─── Supplied entries

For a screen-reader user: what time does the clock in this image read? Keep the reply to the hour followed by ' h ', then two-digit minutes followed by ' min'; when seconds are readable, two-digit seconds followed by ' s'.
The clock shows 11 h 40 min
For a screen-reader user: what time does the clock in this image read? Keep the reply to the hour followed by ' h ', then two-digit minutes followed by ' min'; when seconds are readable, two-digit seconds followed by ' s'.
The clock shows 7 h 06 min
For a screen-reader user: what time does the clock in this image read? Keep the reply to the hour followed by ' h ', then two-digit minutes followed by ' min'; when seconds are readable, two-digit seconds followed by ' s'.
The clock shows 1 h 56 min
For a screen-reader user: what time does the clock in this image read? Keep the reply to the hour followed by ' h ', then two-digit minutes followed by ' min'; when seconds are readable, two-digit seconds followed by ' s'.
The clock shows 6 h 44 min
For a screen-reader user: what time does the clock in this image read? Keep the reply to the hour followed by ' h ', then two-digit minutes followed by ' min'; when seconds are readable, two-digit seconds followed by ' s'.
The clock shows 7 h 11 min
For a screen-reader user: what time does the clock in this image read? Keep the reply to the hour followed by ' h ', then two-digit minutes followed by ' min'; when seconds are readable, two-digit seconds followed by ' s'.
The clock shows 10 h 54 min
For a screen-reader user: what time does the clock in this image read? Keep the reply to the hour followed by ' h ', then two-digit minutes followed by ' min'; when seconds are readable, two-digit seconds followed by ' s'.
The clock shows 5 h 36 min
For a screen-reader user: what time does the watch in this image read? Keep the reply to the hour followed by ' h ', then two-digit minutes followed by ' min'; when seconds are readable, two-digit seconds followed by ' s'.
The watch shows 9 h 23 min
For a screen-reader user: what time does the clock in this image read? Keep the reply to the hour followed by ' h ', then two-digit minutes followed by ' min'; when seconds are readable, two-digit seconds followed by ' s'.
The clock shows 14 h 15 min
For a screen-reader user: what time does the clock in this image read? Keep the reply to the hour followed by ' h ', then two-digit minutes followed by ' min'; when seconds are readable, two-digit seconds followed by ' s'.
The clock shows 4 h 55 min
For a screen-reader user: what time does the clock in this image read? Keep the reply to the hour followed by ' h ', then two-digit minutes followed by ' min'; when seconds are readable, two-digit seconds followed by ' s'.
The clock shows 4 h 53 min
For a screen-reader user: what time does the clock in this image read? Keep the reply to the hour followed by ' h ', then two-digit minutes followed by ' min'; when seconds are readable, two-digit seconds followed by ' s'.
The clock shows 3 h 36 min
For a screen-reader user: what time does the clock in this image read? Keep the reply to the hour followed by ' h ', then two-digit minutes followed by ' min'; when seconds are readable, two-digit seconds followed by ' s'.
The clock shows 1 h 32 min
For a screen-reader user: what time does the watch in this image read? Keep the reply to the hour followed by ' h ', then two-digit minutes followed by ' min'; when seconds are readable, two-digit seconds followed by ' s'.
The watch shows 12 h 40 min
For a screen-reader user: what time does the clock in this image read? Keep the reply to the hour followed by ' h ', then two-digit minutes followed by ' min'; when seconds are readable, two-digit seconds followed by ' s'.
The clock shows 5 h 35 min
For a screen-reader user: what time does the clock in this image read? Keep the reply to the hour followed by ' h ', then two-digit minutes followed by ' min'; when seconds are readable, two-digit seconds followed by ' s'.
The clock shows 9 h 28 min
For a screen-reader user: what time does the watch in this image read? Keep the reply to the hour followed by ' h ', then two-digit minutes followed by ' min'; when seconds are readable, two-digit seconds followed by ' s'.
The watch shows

──────

## Your instructions
Format the material from its first line through the line containing "The clock shows 11 h 40 min" as a numbered list, leaving out any blank lines.

## Expected answer
1. For a screen-reader user: what time does the clock in this image read? Keep the reply to the hour followed by ' h ', then two-digit minutes followed by ' min'; when seconds are readable, two-digit seconds followed by ' s'.
2. The clock shows 11 h 40 min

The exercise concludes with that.